How to Avoid a Clinical Trial Liability Lawsuit

 Over the past few years, litigation against the clinical trial industry has significantly increased.  The most well-known suit was filed against the University of Pennsylvania by the family of Jesse Gelsinger, an 18-year-old man who died after participating in a 1999 gene therapy trial.  Later information revealed that the investigator in charge of the trial held a majority interest in a biotech company that stood to make millions of dollars if the experiments proved successful.  While some of the financial interests were disclosed to the family, major issues were raised regarding whether Gelsinger received unbiased medical information.  Cases like Gelsinger can no longer be treated as isolated incidents. 


Although only a few cases receive lots of publicity, many others are not usually publicized.  The targets of litigation are most often the clinical investigators and research institutions that conducted the trials.  However, the companies that sponsor trials also face risks when something goes wrong.  For this reason, pharmaceutical companies need to take aggressive measures to make sure that the clinical trials they sponsor are not looked at with disfavor and to protect themselves against even the appearance of conflicts of interest.  The more steps that sponsor companies take towards a best practice approach to conducting clinical trial, the better their insurance program may be, and the less likely they are to face a potential lawsuit.


Some companies may view the trend toward litigation as a short-term issue.  But based on the growing number of clinical trial and the increasing level of interest in this form of litigation by plaintiff law firms, it is most likely a continuing trend.  Thus, companies involved in the clinical trials and their sponsorship must take legal and other measures to protect themselves from potential liability and to avoid conflicts of interest.  Clinical liability insurance can help to offset some, but not all, of the cost related to an occurrence that leads to an expensive liability lawsuit.
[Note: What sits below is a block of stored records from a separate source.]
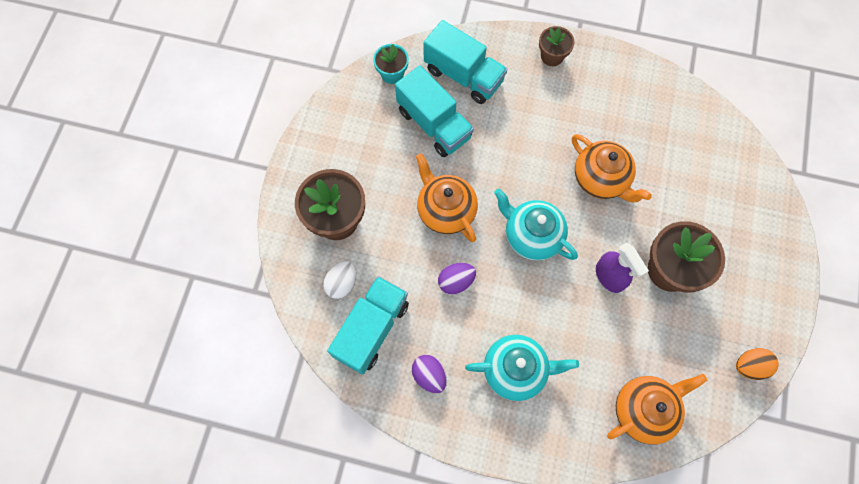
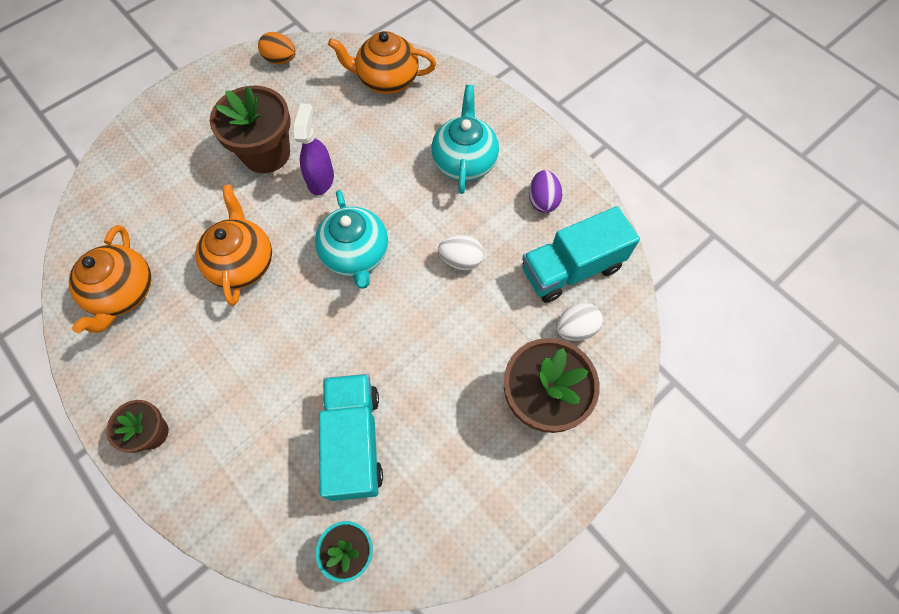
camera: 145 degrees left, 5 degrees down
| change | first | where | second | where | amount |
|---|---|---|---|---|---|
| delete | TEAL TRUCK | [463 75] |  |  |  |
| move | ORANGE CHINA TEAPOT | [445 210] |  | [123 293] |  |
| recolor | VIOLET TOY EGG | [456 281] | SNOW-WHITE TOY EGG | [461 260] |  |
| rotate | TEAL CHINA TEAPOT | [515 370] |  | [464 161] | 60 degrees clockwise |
By following the best practice procedures, companies will have more leverage to obtain a better liability insurance program.  Additionally, sponsor companies might have more success in finding subjects when they have a positive reputation for excellent clinical trial safety efforts.   And finally, investors will place greater importance on the way that companies manage clinical trial liability exposures and will likely prefer those companies that show top-notch research processes and integrity.[1]


[1] Wallund, Jill.  Heading Off a Clinical Trial Liability Lawsuit, Applied Clinical Trials, vol. 12, no. 4, 50-53 (April 2003).